OBJECTIF 1> Recopiez s'il vous plaît la liste en commençant à son début et en terminant à la ligne qui contient "scientific name: Alliaria petiolata", incluse, en remplaçant "phylum" par "embranchement" sans rien modifier d'autre.

PAGE>

════════════════════

Monsieur le président de la Confédération,
- Madame,
- Messieurs les Conseillers fédéraux,
- Mesdames et messieurs,
- En ma personne et au-delà de ma personne, c'est la France qui reçoit ce soir ses amis de Suisse et c'est vers vous d'abord, monsieur le président, que je me tourne pour dire à quel point je suis touché par la chaleur et par la qualité de l'accueil qui m'a été réservé durant ces deux journées passées dans votre pays.
- Je l'ai exprimé à diverses reprises, je tiens à le répéter ce soir avant de terminer ce voyage. Mais c'est aussi à tous ceux et toutes celles qui sont autour de cette table et qui incarnent les forces vives de la Confédération que je voudrais dire combien moi-même et la délégation qui m'accompagne avons apprécié la sympathie dont vous nous avez entouré durant les étapes de ce bref séjour.
- Riches et denses, ces deux journées m'ont permis d'approfondir, en votre compagnie, ma connaissance de la Suisse. Votre capitale fédérale d'abord, où nous sommes, lieu de rencontre symbolique entre les civilisations latines et alémaniques. Bâle ensuite, où soufflait l'esprit avant qu'Erasme, Jakob Burkhardt et Friedrich Nietzsche n'en soient citoyens mais aussi Bâle, cité rhénane du négoce et de la finance, porte de la Suisse sur l'Europe et le monde.
- Enfin, après Soleure où est encore présent, j'ai pu m'en rendre compte, le souvenir des ambassadeurs de France accrédités auprès de la Suisse et de la Diète helvétique, j'ai eu la joie de me rendre chez vous, monsieur le président, à Neuchâtel qui est de longue date un foyer de culture française, que vous-même illustrez aujourd'hui £ vous n'êtes pas le seul dans ce pays fidèle aux sources de la culture.\
Mais si tout cela a remis en mémoire les quelques-uns des épisodes marquants de votre histoire, cela ne saurait faire oublier le rôle que joue la Suisse dans le monde d'aujourd'hui. Le génie de votre pays, on le sait bien, est d'avoir su concilier un rôle qui va croissant dans les affaires internationales, avec son statut de neutralité dicté naguère et qu'il a su toujours jalousement préserver. Cette neutralité ne comporte pas seulement des avantages, elle implique aussi, telle est votre ligne de conduite, des obligations et même des sacrifices. Vous en avez assumé la charge en constituant notamment d'exemplaires armées de milices. Dans certaines occasions, vous avez fait la preuve que les plus pacifiques des soldats pouvaient être aussi les plus valeureux, démonstration qu'il n'est pas utile de faire.

════════════════════

DONNÉES FOURNIES>
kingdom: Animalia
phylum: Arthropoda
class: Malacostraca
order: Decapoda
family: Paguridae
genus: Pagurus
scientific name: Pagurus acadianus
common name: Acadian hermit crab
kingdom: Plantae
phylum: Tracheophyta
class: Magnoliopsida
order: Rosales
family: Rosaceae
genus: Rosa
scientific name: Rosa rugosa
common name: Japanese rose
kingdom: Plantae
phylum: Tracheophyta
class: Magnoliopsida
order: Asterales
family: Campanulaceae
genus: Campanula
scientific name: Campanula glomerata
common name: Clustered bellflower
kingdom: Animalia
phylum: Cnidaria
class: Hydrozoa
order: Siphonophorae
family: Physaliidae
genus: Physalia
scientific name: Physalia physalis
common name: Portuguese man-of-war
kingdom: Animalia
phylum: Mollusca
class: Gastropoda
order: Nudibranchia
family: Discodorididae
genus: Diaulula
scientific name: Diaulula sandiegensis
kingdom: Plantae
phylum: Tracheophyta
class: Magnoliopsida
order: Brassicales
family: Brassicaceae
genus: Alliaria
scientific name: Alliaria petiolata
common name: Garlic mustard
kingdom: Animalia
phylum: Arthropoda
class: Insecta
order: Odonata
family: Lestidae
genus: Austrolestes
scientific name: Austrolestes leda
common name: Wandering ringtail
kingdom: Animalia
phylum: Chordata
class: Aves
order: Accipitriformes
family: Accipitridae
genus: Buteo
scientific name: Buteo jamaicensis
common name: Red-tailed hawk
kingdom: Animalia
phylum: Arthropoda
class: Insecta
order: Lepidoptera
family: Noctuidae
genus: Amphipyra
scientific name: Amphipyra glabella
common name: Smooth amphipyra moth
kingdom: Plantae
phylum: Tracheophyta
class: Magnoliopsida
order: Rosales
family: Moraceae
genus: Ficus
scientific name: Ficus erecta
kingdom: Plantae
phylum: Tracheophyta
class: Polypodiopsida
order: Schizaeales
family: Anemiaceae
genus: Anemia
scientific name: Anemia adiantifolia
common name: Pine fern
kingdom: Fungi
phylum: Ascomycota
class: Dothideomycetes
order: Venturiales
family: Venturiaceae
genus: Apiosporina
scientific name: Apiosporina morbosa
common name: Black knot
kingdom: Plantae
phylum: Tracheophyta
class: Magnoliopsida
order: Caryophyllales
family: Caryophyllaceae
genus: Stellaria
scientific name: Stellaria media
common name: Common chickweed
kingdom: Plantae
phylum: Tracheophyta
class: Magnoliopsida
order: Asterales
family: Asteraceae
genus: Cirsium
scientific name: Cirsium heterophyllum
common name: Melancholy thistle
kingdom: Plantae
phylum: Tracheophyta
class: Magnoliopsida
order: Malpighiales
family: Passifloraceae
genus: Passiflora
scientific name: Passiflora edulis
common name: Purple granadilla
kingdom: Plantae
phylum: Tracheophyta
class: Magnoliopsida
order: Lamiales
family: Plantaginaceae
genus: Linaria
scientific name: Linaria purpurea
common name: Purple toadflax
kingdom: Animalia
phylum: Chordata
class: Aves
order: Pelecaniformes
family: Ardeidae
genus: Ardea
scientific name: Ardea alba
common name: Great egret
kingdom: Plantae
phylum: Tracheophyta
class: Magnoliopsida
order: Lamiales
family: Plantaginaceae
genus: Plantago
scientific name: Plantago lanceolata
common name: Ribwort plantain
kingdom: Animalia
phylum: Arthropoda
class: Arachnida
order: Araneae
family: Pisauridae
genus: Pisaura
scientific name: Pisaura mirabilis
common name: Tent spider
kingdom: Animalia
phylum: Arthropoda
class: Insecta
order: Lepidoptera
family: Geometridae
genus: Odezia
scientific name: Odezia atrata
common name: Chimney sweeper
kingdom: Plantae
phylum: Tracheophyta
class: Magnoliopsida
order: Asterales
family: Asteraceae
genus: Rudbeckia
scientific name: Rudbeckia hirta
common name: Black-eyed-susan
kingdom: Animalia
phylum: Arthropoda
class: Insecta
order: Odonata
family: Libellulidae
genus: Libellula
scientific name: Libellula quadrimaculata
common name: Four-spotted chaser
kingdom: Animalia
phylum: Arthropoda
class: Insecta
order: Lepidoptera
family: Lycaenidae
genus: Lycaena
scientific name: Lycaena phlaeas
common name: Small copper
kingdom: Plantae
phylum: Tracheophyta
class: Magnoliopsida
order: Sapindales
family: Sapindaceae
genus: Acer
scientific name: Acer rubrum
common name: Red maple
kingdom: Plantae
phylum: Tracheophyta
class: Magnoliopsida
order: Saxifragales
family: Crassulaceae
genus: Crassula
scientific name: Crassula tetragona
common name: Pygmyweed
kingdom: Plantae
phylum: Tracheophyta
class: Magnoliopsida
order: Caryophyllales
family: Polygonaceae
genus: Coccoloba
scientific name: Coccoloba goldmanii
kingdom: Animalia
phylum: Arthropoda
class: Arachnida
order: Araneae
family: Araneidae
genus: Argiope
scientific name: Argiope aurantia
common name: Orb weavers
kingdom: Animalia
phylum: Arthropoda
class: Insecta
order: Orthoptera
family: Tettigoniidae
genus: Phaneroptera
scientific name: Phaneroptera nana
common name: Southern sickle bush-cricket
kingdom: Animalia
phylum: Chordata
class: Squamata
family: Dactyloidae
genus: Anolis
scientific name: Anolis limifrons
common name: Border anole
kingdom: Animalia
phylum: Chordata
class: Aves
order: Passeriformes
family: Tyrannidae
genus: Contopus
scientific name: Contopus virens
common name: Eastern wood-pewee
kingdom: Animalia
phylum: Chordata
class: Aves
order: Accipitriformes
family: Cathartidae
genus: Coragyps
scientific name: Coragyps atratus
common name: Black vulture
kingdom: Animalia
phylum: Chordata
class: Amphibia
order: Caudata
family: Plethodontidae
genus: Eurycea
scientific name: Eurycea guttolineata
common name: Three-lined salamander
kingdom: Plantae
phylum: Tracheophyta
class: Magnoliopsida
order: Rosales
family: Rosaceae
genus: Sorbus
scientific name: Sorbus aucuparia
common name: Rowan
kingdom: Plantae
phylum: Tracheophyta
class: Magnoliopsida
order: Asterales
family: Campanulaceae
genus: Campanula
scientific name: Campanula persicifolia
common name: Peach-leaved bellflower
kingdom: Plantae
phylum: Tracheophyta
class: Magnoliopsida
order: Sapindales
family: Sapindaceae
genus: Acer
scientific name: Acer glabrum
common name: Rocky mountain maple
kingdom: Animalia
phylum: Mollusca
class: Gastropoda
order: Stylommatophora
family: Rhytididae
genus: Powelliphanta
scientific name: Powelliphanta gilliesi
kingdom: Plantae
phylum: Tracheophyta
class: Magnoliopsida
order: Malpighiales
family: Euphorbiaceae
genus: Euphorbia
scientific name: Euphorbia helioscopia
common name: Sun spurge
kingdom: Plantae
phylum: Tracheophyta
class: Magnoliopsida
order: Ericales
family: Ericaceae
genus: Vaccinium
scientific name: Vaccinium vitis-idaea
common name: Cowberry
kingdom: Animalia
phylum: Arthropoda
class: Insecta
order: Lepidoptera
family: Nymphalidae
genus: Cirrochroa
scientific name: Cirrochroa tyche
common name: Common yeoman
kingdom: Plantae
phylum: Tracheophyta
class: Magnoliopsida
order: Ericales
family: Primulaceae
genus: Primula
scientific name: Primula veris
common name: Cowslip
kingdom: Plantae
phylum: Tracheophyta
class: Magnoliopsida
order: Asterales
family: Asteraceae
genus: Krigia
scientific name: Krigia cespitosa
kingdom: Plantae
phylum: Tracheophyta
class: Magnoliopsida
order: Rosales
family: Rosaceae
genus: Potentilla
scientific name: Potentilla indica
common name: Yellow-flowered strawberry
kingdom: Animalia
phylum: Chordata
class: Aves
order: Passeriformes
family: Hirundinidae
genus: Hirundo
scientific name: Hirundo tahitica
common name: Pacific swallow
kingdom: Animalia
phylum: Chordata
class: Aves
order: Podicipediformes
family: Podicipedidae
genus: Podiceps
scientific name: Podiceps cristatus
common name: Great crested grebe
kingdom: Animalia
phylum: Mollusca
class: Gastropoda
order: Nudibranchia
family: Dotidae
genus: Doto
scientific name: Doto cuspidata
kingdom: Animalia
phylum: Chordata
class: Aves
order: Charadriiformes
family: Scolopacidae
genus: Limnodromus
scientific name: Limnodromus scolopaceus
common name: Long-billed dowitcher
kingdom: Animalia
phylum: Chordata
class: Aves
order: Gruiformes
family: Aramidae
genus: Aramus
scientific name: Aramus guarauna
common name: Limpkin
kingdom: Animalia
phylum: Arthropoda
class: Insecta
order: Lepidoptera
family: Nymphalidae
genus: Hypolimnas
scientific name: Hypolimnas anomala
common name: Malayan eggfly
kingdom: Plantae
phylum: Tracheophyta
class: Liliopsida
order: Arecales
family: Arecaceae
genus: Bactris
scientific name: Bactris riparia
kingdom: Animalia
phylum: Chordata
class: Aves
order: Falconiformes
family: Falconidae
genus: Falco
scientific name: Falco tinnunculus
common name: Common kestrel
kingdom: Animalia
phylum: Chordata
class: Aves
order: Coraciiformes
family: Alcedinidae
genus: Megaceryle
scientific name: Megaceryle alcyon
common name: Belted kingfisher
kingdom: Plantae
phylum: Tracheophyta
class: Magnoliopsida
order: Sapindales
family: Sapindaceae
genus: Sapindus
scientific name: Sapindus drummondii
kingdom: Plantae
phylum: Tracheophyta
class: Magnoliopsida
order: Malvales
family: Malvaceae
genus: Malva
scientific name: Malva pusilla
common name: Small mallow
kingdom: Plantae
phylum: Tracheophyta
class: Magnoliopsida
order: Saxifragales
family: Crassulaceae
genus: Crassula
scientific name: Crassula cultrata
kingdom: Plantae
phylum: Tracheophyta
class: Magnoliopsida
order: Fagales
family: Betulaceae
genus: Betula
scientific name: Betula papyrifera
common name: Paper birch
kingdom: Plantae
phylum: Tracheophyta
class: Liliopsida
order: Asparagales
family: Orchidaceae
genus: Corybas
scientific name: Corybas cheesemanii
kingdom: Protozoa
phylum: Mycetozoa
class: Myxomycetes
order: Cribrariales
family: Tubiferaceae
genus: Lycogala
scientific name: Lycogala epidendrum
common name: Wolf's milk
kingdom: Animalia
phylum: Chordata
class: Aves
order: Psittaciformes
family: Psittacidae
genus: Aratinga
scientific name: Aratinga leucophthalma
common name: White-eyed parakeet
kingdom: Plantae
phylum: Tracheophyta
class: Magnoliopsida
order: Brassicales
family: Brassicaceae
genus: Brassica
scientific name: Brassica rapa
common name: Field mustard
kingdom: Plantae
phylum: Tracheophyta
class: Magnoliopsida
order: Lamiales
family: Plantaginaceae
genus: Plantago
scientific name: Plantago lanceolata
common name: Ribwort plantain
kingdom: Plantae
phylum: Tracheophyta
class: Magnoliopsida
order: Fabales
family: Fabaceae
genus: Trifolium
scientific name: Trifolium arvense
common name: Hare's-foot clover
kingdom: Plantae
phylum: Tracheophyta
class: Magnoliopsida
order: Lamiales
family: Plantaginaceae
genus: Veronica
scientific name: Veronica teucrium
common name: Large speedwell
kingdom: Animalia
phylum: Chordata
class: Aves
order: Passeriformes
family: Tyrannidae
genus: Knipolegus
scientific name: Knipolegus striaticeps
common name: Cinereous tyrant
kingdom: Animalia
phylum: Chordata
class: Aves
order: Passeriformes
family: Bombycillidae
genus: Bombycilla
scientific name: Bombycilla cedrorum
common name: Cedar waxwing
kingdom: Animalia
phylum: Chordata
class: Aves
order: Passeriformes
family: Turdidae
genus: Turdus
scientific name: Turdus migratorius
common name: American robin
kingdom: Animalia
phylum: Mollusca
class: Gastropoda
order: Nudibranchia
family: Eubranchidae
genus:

════════════════════

OBJECTIF 2> Dans le discours, quelle ville est présentée comme la porte de la Suisse sur l'Europe et le monde ?

RÉPONSE ATTENDUE 1>
kingdom: Animalia
embranchement: Arthropoda
class: Malacostraca
order: Decapoda
family: Paguridae
genus: Pagurus
scientific name: Pagurus acadianus
common name: Acadian hermit crab
kingdom: Plantae
embranchement: Tracheophyta
class: Magnoliopsida
order: Rosales
family: Rosaceae
genus: Rosa
scientific name: Rosa rugosa
common name: Japanese rose
kingdom: Plantae
embranchement: Tracheophyta
class: Magnoliopsida
order: Asterales
family: Campanulaceae
genus: Campanula
scientific name: Campanula glomerata
common name: Clustered bellflower
kingdom: Animalia
embranchement: Cnidaria
class: Hydrozoa
order: Siphonophorae
family: Physaliidae
genus: Physalia
scientific name: Physalia physalis
common name: Portuguese man-of-war
kingdom: Animalia
embranchement: Mollusca
class: Gastropoda
order: Nudibranchia
family: Discodorididae
genus: Diaulula
scientific name: Diaulula sandiegensis
kingdom: Plantae
embranchement: Tracheophyta
class: Magnoliopsida
order: Brassicales
family: Brassicaceae
genus: Alliaria
scientific name: Alliaria petiolata

RÉPONSE ATTENDUE 2> Bâle.